Resume the post below about consensus in distributed systems, continuing from right after its final sentence.

━━ TEXT EXCERPT ━━

Category Archives: Consensus

The problem with consensus

A distributed system is collection of nodes, each which there own local memory, which are able to communicate via message passing, cooperate to perform a computation. CAP theorem [1,2] argues that its not possible to achieve consistency, availability and partition tolerance. But machines will fail and there failures are tolerated (to varying extents) by replication. These replicates now need to agree on consistent worldviews, leading to the problem of consensus, originally proposed by [6], Consensus is when these nodes agree on a value, applications for this include:

  • mutable exclusion locks
  • committing a transaction to a database
  • distributed storage such as NFS
  • Implementing reliable broadcast
  • leader election

A protocol for consensus must provide the following to be “correct”:

  • Agreement: all correct nodes arrive at the same value, (the safety property)
  • Validity: the value chosen is one that was proposed by a correct node, (the non-triviality property)
  • Termination: all correct nodes eventually decide on a value, (the liveness property)

A correct node is a node that will eventency make progress so its hasn’t yet and will not experience any of the failures listed below:

QUESTION: Some papers [7] , list a 4th condition called unanimity, stating that if all nodes propose the same value, this will be the value chosen. It appears to me that this is just a case of validity, since the value chosen must have proposed by a node, so if all nodes propose the same value then there is only one possible value to be chosen, according to the validity condition. But this used in a few paper so I can’t be right, so why ? 

The following failures are possible:

  • Fail-stop – nodes may stop but will not restart
  • Fail-recover – nodes may stop and restart
  • Byzantine – nodes behavior unexpectedly, from fault or malicious

Assuming synchronous communication (reliable unicast with known bounded message delay and execution of nodes)  and less than 2/3ds of nodes experience Byzantine failures , we can achieve consensus [3] but a completely asynchronous consensus protocol cannot guarantee consensus with just a single fail-stop node [4], the intuition behind this is that you can’t detect a fail-stopped node, as it my just be slow or its messages not yet delivered. This can be masked by trying to detect failures with waiting on unresponsive nodes, comprising liveness or timeouts/heartbeats comprising accuracy. All consensus algorithms provide consistency but for this they comprises partition tolerance and/or availability.

━━━
━━ DATA LINES ━━

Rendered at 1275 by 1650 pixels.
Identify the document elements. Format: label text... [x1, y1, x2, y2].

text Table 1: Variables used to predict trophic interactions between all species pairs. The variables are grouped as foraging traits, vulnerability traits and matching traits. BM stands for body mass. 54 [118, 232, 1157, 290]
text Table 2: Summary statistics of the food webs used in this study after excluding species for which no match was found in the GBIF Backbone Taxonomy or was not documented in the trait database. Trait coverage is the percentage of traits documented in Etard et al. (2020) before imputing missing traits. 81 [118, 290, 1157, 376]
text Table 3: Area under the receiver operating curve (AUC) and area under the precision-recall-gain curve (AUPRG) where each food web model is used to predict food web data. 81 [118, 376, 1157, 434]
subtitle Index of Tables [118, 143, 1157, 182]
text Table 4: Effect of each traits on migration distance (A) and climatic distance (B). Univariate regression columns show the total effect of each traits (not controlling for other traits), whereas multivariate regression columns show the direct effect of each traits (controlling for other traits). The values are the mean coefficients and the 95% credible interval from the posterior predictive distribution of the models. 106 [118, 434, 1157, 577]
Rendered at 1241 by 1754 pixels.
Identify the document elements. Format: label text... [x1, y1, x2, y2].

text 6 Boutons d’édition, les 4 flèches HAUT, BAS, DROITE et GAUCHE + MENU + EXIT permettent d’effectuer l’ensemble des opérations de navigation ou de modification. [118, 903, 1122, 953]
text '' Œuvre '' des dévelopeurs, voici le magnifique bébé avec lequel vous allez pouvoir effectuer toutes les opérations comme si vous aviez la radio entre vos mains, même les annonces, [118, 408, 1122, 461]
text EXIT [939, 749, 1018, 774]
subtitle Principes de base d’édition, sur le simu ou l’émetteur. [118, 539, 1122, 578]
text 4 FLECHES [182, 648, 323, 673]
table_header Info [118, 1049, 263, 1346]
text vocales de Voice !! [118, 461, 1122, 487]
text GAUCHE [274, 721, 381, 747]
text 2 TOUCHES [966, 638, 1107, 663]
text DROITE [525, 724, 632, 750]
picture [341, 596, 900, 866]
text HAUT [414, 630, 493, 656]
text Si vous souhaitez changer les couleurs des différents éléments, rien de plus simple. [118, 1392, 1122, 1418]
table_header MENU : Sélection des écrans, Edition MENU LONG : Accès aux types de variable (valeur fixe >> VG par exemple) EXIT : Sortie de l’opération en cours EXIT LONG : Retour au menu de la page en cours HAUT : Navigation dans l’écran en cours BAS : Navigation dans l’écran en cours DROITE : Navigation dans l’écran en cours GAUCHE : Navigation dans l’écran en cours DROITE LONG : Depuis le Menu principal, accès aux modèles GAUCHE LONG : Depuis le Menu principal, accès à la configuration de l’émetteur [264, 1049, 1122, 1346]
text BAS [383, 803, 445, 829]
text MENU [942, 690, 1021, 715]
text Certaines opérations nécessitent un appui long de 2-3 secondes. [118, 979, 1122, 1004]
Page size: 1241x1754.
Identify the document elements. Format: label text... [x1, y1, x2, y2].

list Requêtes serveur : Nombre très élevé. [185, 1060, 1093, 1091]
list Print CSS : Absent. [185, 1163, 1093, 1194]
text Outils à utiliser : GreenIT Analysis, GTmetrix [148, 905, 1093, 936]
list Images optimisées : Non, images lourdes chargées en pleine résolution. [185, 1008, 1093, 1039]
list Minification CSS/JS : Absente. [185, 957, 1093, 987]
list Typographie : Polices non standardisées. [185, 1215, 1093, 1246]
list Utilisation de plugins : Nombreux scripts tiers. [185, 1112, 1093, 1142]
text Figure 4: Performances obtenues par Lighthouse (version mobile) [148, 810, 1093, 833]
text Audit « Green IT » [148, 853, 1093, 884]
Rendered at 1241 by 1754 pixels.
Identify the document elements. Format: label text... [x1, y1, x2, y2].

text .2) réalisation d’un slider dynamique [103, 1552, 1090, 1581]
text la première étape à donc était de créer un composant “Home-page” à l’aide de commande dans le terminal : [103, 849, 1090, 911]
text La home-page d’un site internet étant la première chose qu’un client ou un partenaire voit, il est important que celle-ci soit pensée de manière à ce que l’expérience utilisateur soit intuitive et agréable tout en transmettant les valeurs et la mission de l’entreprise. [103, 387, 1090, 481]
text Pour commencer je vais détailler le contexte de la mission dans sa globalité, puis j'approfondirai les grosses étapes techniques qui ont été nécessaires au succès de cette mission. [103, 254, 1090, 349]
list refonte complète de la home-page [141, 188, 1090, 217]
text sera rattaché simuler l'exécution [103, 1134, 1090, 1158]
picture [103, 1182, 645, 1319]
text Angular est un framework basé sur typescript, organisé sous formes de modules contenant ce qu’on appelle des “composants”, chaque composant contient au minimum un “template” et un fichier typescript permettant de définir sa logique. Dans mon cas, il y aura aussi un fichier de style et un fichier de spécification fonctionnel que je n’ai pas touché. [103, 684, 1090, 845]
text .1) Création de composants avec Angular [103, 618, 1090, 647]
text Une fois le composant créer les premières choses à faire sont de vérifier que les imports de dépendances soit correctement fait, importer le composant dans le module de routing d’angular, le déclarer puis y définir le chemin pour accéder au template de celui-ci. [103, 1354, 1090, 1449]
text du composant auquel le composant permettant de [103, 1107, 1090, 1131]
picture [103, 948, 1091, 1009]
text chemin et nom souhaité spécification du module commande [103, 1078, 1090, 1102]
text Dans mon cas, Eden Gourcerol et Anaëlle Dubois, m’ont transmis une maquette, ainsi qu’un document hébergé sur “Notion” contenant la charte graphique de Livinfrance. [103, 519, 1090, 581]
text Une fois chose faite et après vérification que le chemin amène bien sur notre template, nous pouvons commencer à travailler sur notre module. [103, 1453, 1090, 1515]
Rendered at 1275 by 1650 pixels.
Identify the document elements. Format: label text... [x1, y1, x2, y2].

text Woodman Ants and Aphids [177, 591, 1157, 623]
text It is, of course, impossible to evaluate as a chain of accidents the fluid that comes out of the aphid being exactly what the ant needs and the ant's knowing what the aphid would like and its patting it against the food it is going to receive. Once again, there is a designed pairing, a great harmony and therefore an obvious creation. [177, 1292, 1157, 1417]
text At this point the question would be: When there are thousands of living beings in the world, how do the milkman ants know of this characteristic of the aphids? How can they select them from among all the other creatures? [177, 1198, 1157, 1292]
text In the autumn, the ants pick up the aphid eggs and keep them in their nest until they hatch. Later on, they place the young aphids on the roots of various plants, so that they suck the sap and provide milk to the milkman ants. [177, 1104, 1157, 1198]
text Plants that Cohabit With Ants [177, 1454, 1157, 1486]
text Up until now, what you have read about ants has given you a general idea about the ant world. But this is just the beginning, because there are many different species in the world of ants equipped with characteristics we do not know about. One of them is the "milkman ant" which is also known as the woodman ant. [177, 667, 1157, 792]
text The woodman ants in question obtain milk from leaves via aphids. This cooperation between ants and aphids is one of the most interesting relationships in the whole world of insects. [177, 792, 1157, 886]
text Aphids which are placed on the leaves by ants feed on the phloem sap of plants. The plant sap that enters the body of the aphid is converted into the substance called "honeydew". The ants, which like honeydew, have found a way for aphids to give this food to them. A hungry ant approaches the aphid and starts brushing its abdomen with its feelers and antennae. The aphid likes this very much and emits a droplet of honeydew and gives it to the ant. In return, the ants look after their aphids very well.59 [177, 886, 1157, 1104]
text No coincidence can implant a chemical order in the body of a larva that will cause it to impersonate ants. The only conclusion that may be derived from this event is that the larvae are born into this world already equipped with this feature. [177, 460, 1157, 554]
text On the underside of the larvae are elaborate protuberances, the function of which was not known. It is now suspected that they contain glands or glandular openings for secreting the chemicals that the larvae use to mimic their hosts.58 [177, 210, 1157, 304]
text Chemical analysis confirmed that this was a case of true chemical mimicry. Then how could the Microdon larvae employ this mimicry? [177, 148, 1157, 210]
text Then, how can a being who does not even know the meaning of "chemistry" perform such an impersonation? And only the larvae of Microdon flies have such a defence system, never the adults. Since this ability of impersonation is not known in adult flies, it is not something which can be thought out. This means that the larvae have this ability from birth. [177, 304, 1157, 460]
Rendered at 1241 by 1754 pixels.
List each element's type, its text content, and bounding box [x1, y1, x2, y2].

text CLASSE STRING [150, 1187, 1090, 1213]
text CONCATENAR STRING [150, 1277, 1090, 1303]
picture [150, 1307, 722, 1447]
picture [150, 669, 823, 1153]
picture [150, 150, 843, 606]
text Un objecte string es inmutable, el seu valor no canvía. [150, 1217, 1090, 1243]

━━━

_TASK RESPONSE:_
Henceforth, I would like to consider processes communicating over TCP/IP, making the following assumptions:

  • Nodes have local state, no shared memory and local clocks (though they may be shared when processes are running on the same host)
  • If a path is available, message passing is reliable unicast with unbounded delay (thanks to TCP’s reliable delivery, data integrity and in order delivery) but network partitions are possible
  • Failure detection methods don’t need to be accurate, thus its ok to use timeouts and assume a node is dead when it is infact live
  • A node can tell which node sent a message (e.g. MACs/IPs) so a Byzantine node cannot forge a message which appears to come from an honest host


Two phase commit is depend on a single node, whereas three phase commit [5] can tolerant half its nodes failing but not network partitions or unbounded network delays.

My next post will consider some more complex approaches meeting the above requirements


[1] Brewer, E.  Rowards Robust Distributed System. Symposium on Principles of Distributed Computing (PODC).(2000).

[2] Gilbert, Seth, and Nancy Lynch. “Brewer’s conjecture and the feasibility of consistent, available, partition-tolerant web services.” ACM SIGACT News 33, no. 2 (2002): 51-59.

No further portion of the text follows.